Facebook whistleblower Frances Haugen told British lawmakers that the social media giant stokes online hate and extremism, fails to protect children from harmful content and lacks any incentive to fix the problems, providing strong momentum for efforts by European governments working on stricter regulation of tech giants. While her testimony echoed much of what she told the U.S. Senate earlier this month, her appearance drew intense interest from a British parliamentary committee that is much further along in drawing up legislation to crack down on social platforms. (CTV News)

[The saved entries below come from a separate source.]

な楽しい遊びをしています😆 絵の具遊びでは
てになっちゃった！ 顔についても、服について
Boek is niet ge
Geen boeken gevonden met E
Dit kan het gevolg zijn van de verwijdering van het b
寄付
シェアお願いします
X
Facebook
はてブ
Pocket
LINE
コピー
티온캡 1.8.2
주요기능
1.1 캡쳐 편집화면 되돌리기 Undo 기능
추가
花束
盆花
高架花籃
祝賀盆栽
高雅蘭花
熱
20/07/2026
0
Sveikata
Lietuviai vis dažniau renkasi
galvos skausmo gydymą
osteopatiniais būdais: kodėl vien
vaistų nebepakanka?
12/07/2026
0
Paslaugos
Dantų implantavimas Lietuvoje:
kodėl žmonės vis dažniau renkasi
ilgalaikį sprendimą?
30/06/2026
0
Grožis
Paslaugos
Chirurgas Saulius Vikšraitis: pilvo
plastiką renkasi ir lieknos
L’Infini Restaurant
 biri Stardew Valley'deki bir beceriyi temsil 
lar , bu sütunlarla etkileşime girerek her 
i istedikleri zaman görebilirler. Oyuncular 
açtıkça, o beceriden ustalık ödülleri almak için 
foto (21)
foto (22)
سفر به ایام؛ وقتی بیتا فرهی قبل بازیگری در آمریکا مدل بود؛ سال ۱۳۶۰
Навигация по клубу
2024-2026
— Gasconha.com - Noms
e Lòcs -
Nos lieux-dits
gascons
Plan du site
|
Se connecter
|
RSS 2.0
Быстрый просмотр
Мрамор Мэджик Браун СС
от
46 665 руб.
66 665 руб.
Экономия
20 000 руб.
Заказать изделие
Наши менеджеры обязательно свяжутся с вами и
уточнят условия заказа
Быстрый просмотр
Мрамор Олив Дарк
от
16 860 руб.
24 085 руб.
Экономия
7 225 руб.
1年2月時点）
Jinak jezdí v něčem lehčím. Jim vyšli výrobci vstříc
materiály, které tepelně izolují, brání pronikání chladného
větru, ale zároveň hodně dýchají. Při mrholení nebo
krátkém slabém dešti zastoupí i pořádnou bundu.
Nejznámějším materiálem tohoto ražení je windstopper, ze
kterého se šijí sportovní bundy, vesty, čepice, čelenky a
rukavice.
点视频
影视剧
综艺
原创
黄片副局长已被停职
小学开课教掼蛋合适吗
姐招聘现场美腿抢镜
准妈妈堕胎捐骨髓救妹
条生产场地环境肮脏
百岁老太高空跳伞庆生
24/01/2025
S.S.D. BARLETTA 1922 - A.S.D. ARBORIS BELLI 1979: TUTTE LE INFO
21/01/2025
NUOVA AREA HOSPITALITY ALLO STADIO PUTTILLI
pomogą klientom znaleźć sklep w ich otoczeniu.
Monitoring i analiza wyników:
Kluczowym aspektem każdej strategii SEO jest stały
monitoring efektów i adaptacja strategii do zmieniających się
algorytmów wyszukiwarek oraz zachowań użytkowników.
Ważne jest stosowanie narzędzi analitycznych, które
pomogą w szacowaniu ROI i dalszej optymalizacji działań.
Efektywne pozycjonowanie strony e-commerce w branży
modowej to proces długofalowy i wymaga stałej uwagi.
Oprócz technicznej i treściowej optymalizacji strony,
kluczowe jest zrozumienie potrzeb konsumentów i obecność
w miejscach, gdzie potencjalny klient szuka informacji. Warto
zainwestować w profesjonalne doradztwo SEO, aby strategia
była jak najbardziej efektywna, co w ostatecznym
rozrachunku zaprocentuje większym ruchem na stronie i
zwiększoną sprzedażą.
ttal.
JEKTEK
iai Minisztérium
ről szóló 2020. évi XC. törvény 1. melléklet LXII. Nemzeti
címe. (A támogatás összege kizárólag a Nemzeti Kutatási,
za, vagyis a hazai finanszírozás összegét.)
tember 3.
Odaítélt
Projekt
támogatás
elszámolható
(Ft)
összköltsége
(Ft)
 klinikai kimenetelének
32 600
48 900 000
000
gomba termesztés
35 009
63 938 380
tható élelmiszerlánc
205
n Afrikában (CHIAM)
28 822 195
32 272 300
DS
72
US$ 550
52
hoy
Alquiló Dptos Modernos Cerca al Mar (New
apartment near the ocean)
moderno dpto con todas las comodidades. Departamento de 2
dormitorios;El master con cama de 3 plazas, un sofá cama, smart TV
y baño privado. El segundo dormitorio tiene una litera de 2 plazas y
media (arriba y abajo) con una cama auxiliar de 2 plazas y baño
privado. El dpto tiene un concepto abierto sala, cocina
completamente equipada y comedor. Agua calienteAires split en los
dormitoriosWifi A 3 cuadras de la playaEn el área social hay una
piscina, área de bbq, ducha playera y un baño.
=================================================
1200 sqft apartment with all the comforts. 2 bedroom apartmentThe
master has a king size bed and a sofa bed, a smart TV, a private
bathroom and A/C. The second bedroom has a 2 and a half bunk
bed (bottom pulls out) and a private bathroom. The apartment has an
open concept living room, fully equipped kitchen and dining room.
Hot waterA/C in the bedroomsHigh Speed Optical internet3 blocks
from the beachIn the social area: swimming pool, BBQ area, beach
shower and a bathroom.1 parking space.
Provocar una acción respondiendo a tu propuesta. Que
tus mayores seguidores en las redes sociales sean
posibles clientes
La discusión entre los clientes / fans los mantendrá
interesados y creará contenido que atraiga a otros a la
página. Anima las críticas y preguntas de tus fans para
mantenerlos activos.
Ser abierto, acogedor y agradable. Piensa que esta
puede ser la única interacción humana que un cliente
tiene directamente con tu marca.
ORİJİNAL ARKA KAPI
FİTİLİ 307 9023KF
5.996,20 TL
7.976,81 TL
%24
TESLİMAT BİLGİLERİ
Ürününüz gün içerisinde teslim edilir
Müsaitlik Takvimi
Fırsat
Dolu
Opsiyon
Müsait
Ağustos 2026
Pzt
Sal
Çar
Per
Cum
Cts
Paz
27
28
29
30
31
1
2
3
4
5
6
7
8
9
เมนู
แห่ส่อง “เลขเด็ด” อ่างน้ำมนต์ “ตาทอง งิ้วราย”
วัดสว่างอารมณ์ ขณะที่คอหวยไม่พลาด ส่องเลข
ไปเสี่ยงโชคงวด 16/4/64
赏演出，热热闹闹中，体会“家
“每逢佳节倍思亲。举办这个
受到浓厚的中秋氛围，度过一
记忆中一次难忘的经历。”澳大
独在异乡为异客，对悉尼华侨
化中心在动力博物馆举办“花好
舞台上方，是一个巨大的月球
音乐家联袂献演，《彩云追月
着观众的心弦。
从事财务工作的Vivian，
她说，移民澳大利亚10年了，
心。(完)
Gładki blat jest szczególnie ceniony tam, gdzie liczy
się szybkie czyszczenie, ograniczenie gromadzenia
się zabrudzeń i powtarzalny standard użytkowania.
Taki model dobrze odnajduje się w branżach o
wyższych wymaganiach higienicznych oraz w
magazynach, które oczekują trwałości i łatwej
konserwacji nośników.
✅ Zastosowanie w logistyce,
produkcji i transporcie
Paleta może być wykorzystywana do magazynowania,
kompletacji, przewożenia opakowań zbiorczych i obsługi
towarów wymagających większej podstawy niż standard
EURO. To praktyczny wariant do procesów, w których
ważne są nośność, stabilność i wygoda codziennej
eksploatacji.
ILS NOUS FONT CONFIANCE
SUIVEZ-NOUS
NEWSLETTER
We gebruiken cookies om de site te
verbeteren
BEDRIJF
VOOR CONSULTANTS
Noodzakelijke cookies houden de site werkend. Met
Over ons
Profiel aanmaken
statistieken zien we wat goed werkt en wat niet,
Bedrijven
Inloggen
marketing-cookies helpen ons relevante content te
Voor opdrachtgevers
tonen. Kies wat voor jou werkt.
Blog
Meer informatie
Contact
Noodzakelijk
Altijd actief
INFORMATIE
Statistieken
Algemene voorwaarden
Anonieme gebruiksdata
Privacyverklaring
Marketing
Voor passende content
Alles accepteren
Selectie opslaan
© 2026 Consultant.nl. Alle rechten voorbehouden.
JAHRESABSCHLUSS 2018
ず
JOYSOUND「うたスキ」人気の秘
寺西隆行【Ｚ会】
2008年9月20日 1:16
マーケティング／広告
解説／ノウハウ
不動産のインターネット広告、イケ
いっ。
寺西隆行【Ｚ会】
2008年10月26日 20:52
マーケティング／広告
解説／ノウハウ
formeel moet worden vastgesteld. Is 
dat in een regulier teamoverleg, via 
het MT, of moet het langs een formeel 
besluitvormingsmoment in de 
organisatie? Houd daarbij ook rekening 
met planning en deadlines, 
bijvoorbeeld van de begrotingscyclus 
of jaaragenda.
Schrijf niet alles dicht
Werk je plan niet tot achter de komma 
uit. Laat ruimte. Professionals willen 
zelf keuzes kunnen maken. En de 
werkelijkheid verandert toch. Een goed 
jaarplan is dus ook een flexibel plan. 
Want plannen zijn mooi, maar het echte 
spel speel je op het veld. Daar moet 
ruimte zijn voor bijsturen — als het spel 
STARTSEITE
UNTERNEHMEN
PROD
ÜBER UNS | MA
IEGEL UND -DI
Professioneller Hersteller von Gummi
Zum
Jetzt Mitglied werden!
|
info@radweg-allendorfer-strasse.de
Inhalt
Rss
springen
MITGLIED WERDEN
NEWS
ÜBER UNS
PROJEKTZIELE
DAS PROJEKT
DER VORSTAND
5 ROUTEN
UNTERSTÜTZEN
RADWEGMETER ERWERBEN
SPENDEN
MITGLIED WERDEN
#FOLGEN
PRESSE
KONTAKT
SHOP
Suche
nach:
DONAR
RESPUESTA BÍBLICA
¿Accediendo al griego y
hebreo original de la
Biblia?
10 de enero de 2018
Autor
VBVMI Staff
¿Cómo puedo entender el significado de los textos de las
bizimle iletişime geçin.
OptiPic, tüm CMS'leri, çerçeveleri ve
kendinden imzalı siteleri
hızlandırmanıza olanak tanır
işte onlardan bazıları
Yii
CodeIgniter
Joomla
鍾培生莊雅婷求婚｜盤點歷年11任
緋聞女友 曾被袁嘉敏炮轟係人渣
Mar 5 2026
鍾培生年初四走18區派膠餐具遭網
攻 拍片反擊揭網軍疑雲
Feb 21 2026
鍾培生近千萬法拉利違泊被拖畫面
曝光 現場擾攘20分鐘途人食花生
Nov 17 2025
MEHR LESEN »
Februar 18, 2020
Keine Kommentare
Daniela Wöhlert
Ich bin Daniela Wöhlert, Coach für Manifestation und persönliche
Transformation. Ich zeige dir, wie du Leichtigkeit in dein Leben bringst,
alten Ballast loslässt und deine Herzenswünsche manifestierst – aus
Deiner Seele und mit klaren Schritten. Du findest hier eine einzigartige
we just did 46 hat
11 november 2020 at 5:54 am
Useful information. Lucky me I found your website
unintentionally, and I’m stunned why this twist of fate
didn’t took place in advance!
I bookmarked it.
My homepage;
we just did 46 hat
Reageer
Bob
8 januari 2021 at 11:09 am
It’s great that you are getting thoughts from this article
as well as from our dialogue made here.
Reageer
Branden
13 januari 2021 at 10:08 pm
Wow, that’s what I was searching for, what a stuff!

Here is an expert from McGill University that can provide comment on this issue:
Taylor Owen, Associate Professor, Max Bell School of Public Policy and Beaverbrook Chair in Media, Ethics and Communications
“Frances Haugen has finally focused our conversation on the right problem: corporate decisions, product design, and incentive structures, that too often prioritize profit and growth over public safety and democratic responsibility. Instead of starting with the outcome of this structural problem – harmful speech – she rightly calls for governments to focus on ensuring greater accountability and transparency over the companies that shape it. Fortunately, we already have many of the regulatory tools we need to solve this problem.”
Taylor Owen is an Associate Professor at the Max Bell School of Public Policy and holder of the Beaverbrook Chair in Media, Ethics and Communications. His research focuses on exploring the ethics, civic impact, and governance of emerging technologies.